Definitely pre 1971"
In 1965 there was a program on the Dartmouth Timesharing System that produced never ending pornography. There were checks for proper sexes to do whatever etc. Lots of 4-letter words.
This program was actually quite useful because in the early days output destined for one TTY would sometimes end up on another TTY due to a programming bug. We tried putting out messages like "if you see this contact the computer people" but they never did. Running this program they always called immediately.
Some Hollywood company had a "plot generator" that worked a little like this, without a computer.
I've read about several similar attempts to this since. Most of the output is useless, but some variations can be used by a real writer to develop a real story.
The number of plausible variations output is more related to the amount of input than any cleverness in the program. In this case the point is not the "output" but the achievement of getting it to work at all.
Which I will find sometime later. Back from the '50s or '60s.
Basic thesis is that genre fiction is stereotyped, and selecting among the variations will generate something as good as the hack writers output, at lower cost. Consequence is starving writers with starving families.
There's another: The Silver Eggheads (1979) by Fritz Leiber. There, humans serve as the plot generators, which are then fleshed out by computers/wordmills into something called "wordwooze" which was the human populace's chief entertainment. It was a desperate time indeed when the 'writers' rebelled and destroyed the wordmills, for none of the humans were really competent at writing. Fortunately, Zane Gort (a robot who wrote stories for other robots) was able to help out. His robot pronography was ... interesting. Pray you do not fall into the hands of Dr. Tungsten.
I remember writing a little script to make megahal chat in a P2P network chat room about 2 decades ago...
It was really funny see all the users chatting with it. We admins kew what it was, but other users really had the most interesting conversations with it.
Some people got angry with it, suspecting a troll.
Downside was that after a few weeks the bayesian database got so big that I had to restart it periodically to avoid stalling my work station.
I once fed The Book of Mormon and several other such texts through GNU emacs meta-x dissociated press.
"If inside the queen I was connectoring her" was one such gem of wisdom; "But I wife, young woman stood tietarybod some on my neck, so it seemed thadn't seen he's love until I ducked.
"I can to steal something parts obviously not!""
was yet another. It is my settled conviction that Hollywood would benefit from the wholesale replacement of scriptwriters by travesty generators; they've already taken over politics ...
In closing let me point some things out to any politician who may be reading my humble words:
"I had probably been the floodgates that I do not always leaving his daught you had the too!!!

Information shown:
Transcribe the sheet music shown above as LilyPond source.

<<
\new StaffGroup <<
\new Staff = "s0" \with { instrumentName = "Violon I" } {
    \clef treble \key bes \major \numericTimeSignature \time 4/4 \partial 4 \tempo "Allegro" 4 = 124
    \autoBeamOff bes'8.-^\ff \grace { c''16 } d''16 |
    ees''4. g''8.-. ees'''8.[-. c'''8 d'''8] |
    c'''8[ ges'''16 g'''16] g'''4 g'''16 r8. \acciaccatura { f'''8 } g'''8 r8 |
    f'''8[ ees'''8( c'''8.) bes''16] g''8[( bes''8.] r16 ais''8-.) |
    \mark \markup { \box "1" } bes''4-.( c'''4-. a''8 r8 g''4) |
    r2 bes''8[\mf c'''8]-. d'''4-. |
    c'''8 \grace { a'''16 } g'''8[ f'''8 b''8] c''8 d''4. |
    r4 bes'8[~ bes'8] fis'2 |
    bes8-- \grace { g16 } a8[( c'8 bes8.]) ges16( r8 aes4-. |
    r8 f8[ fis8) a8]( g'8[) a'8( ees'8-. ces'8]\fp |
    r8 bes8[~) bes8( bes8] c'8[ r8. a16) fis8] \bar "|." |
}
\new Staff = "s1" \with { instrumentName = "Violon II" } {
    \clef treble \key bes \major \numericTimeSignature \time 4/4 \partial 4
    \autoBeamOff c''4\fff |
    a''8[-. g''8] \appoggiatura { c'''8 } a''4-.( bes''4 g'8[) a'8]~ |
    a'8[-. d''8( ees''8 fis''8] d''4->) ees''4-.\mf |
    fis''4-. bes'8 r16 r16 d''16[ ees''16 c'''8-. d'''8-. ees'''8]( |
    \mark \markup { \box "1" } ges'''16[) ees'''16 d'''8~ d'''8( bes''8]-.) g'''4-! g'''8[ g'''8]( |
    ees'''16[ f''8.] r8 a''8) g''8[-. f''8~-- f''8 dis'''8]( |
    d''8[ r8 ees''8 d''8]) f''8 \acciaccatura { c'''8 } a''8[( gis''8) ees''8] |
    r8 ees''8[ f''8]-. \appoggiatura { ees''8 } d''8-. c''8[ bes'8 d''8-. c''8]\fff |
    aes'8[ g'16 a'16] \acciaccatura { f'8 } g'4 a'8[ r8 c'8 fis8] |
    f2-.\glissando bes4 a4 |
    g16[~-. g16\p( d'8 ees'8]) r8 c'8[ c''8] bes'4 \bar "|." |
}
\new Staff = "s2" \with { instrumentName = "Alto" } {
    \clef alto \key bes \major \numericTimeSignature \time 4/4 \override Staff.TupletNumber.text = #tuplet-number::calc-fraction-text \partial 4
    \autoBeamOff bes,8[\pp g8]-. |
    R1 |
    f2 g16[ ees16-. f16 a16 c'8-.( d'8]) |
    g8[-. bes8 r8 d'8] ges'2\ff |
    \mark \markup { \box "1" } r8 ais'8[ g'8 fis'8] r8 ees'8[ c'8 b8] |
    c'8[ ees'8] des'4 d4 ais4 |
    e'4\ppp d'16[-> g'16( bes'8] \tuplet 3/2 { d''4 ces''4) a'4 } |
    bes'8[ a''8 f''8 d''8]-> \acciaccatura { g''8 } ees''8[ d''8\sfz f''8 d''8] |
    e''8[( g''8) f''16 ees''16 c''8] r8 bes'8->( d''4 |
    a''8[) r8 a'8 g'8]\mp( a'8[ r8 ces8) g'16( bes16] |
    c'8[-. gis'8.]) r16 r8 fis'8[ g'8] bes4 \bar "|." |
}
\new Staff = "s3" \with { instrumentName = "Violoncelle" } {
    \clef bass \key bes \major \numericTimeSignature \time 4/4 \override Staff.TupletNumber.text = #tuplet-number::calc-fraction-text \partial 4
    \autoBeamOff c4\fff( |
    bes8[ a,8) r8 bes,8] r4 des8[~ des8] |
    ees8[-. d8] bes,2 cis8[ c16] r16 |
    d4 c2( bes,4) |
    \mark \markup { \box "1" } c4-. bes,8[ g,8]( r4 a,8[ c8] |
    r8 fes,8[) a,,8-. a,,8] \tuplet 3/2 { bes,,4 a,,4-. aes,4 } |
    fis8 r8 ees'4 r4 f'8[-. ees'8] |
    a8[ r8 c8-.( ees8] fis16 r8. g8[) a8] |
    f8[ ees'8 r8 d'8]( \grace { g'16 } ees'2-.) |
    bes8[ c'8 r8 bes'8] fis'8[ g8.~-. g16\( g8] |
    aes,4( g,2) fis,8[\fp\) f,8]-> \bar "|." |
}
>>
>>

Short task:
Transcribe the passage of the text-generator comments starting at "I remember writing" and ending at "my work station.".

Answer to the exercise:
I remember writing a little script to make megahal chat in a P2P network chat room about 2 decades ago...
It was really funny see all the users chatting with it. We admins kew what it was, but other users really had the most interesting conversations with it.
Some people got angry with it, suspecting a troll.
Downside was that after a few weeks the bayesian database got so big that I had to restart it periodically to avoid stalling my work station.